Lead is a dangerous heavy metal if ingested or inhaled. That is why lead is no longer in gasoline or in paints. But is there still lead in certain lipsticks? Yes, there is still lead. But in such small quantities that some say that it is not a concern. While others disagree.
Or perhaps you received an alarming email about it. Those random spammy emails are likely to be an exaggeration anyways.
Well, let's look further.
How Much Lead is In Lipsticks?
In the book The Immune System Recovery Plan published as recently as 2013 writes ...
"Many brand-name lipsticks contain lead. In fact, 61 percent of the thirty-three lipsticks tested by the Campaign for Safe Cosmetics in 2007 contained lead despite the fact that lead wasn't listed as an ingredient on any of them. In 2009, the FDA released a study that found lead in all the lipstick samples they tested. ... the lead found ranged from 0.09 to 3.06 parts per million" [page 237]
In 2010, FDA survey of 400 lipsticks (whose results you can see here) found the average quantity of lead present to be 1.11 parts per million with the highest concentration at 7.19 ppm. If you want to know what brand that was, go to the link of the results.
You can also find out how safe or toxic your cosmetic is by looking it up on the Environmental Working Group Cosmetic Database.
The Campaign for Safe Cosmetics writes ...
"Lead in lipstick? Turns out, the urban legend is true."

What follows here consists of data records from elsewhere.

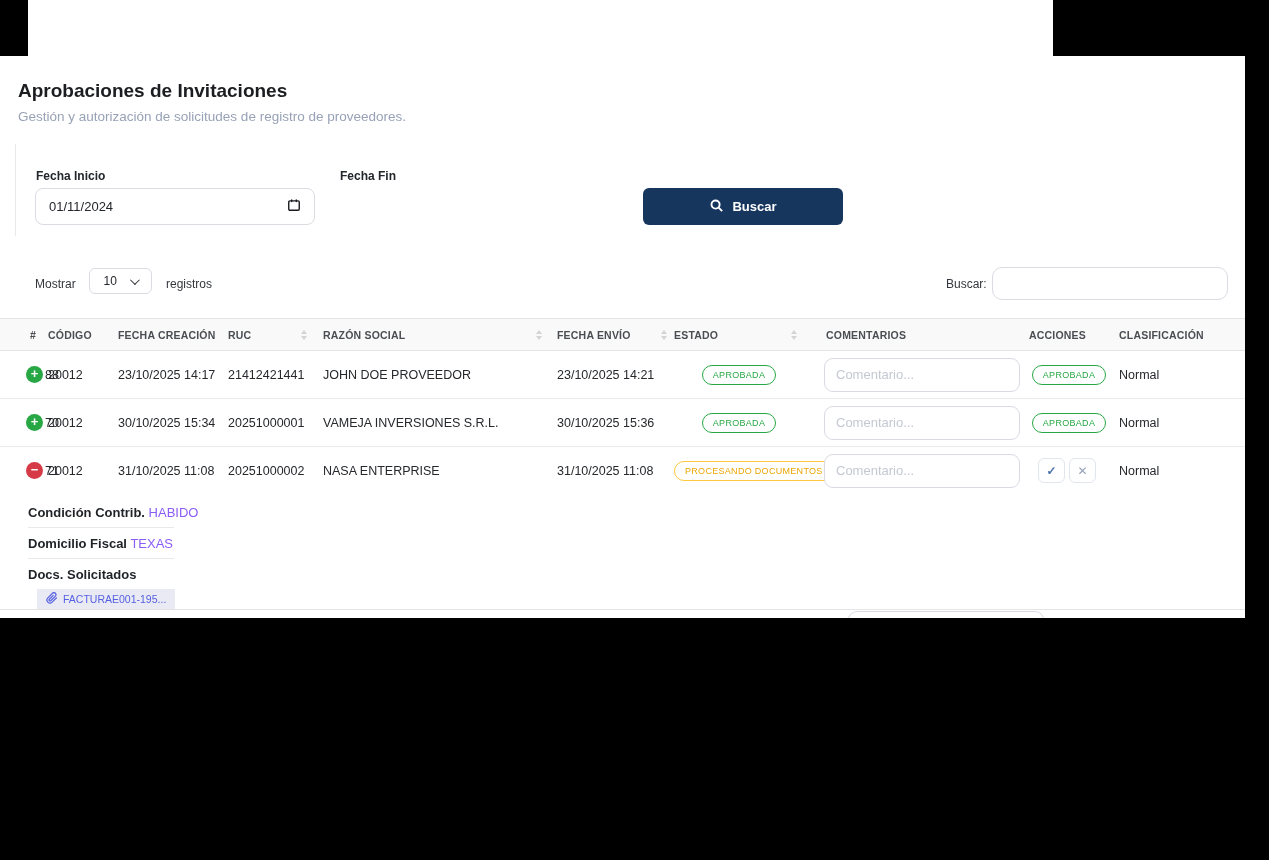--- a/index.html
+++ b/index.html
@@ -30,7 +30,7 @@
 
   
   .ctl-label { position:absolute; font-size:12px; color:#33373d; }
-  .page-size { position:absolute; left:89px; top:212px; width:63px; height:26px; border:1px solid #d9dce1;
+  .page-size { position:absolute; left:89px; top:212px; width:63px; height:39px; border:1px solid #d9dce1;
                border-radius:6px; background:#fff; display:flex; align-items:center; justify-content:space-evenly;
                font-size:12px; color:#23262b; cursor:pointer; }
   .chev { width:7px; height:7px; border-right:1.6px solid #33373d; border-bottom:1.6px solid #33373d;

In 2007, it tested 33 brands of lipsticks at an independent lab and found that 61% of them contained lead, with levels up to 0.65 parts per million.
For comparison, the U.S. Federal Lead and Copper Rule of 1991 requires action to be taken if tap water exceeds 15 parts per billion in more than 10% of customer taps sampled. [reference]
And FDA guidance of 2006 recommends a "maximum lead level of 0.1 ppm in candy likely to be consumed frequently by small children". [reference]
In that case, the concentration in lipstick would be greater than that of tap water and many brands of lipsticks would exceed that of allowable lead in candy.
Understandably, we do not drink or ingest lipstick. But nevertheless some trace amount of lipstick probably do get ingested over long-term use. And lead accumulates in the body over time.
Is The Amount of Lead Dangerous?
Snopes.com writes that while it may be true that lipstick contain lead in the coloring, the amount is of very small quantities. The amount of lead in coloring is regulated. For example Red #6 color cannot contain more than 20 parts per million.
In another article, Snopes says the rumor that the average woman swallows six pounds of lipstick during her lifetime is false.
What levels are considered safe is up for debate.
FDA makes statement saying lead in lipsticks are not a concern. It writes here as follows...
"FDA scientists developed an analytical method, published in 2009, for measuring the amount of lead in lipstick. Our initial findings, as well as our expanded findings posted in December 2011, confirm that the amount of lead found in lipstick is very low and does not pose safety concerns."
While other says that ...
"No level of lead exposure appears to be 'safe' and even the current 'low' levels of exposure in children are associated with neurodevelopmental deficits."
Even very low levels can affect a child's neurodevelopment. But then again, a child would not be likely to be wearing lipstick.
Depends on Level of Risk Tolerance
Ultimately whether the amount of lead in lipstick is enough to be concerned about or not is up to you depending on your level of risk tolerance as well as your genetics.
For individuals with genes that does not allow the body to detoxify heavy metals efficiently, then perhaps it may be a problem. But if you are lucky to have good genes and are a good detoxifier, then perhaps it is not as much of a concern for you.
Those with autoimmune condition should perhaps limit use, as one of the possible triggers of autoimmune diseases is environmental toxins. Some people with autoimmune disease even stop using shampoo due to the chemical in them.
Article written in April 2013 and is only opinion at time of writing. Hopefully manufactures would have found ways or the inclination to reduce the lead content in lipsticks by the time you read this article.